— Start Document text —
Pusan's Asian Film Market (October 3-6) closed its third edition last week with most delegates agreeing it had been a quiet event, but many saying they had still found it productive. Certainly there was not much footfall at the market, held for the first time on three floors of the Seacloud Hotel, and few deals were announced or reported. Market organisers said 4,640 participants - or 128 companies from 28 countries - attended the market and accompanying locations showcase Bifcom. But it felt like much less.

One reason for the relatively calm atmosphere was that different elements of the market were spread across four hotels. In addition to sales rooms in the Seacloud, the Pusan Promotion Plan (PPP) was held at the Paradise Hotel, the Grand Hotel hosted some seminars and Bifcom took place at the Novotel.

Meanwhile, the crowded autumn calendar is making it difficult for Pusan to pull buyers: Mipcom is underway this week (October 13-17) and Tokyo's Tiffcom cranks up next week (October 22-24). The global economic situation also seems to be having an impact as buyers become choosier about where they travel.

Most of the exhibiting companies were from Korea and Japan, and there was also a Chinese delegation headed by the Beijing Municipal Bureau of Radio and Television. Participation from South-east Asia was limited. Europe was strongly represented with the UK Film Council and European Film Promotion (EFP) occupying five rooms in the market.

The Korean sellers agreed the market was better than they had expected. "We had good reactions to the films we had in the festival but want to wait for AFM to see what kind of deals we can lock down," said Studio 2.0 head of international Choi Eun-Young.

Michelle Son of new Korean sales outfit M-Line Distribution said the length of the buyers list had definitely shrunk, though she still had lots of meetings: "But it's becoming more rare for buyers to sign here, because increasingly they want to see the finished product."
— End Document text —
Given exercise –
According to the market report, why is it becoming rarer for buyers to sign deals at Pusan? Explain in one to three sentences. Rely only on the market report for what follows, not on the data.
— Start Given information —
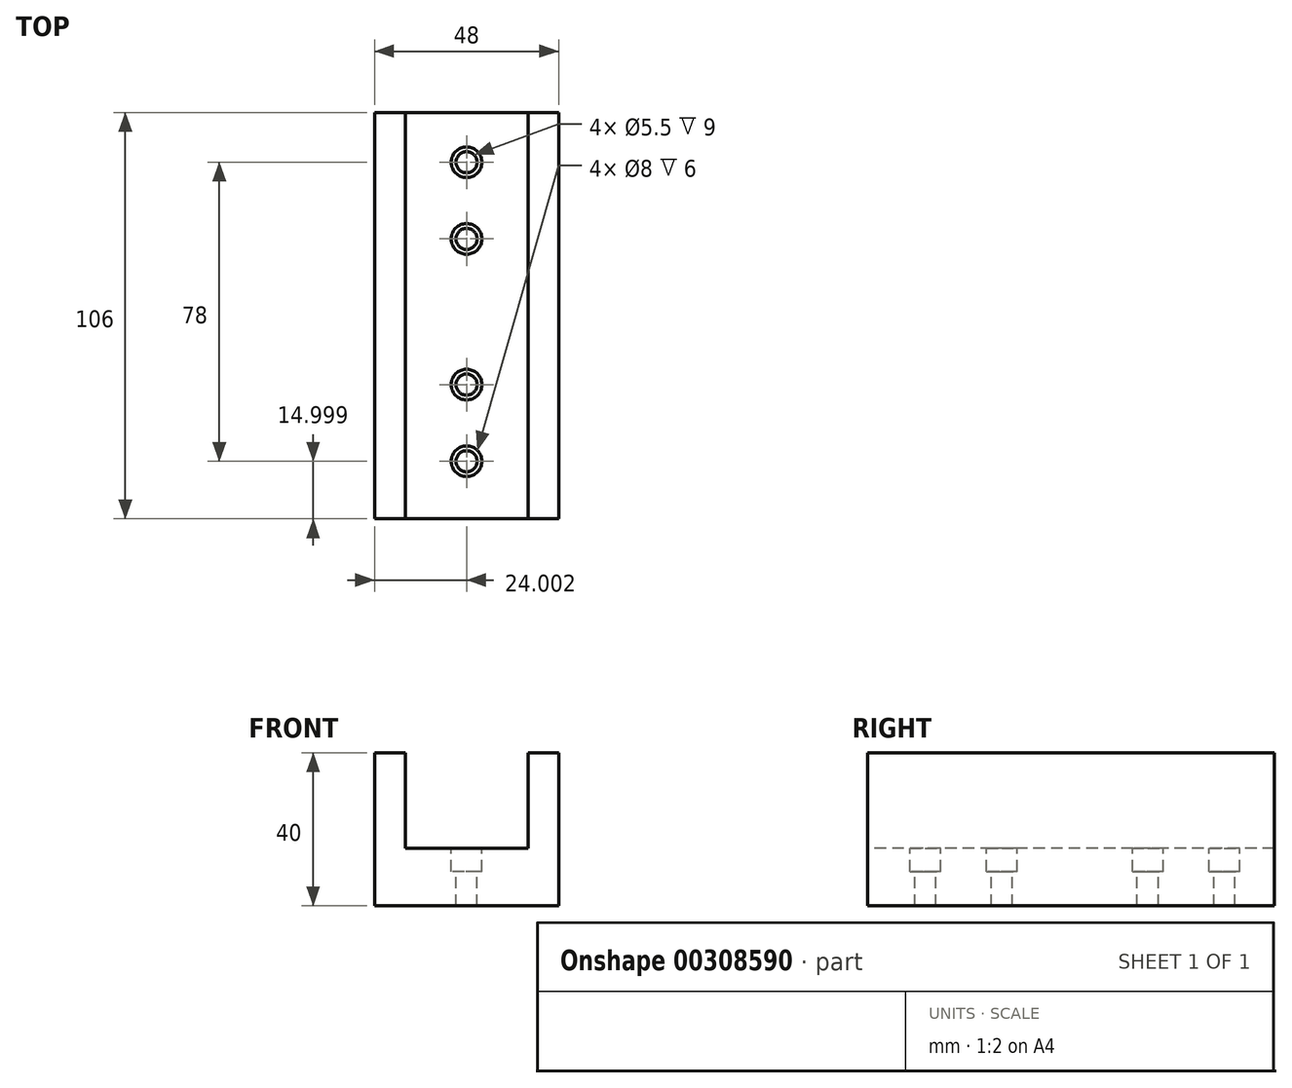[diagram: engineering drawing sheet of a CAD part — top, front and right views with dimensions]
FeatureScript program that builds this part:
— End Given information —
Written solution –
Michelle Son of M-Line Distribution says buyers increasingly want to see the finished product before they sign. That makes them less likely to close deals at the Pusan market.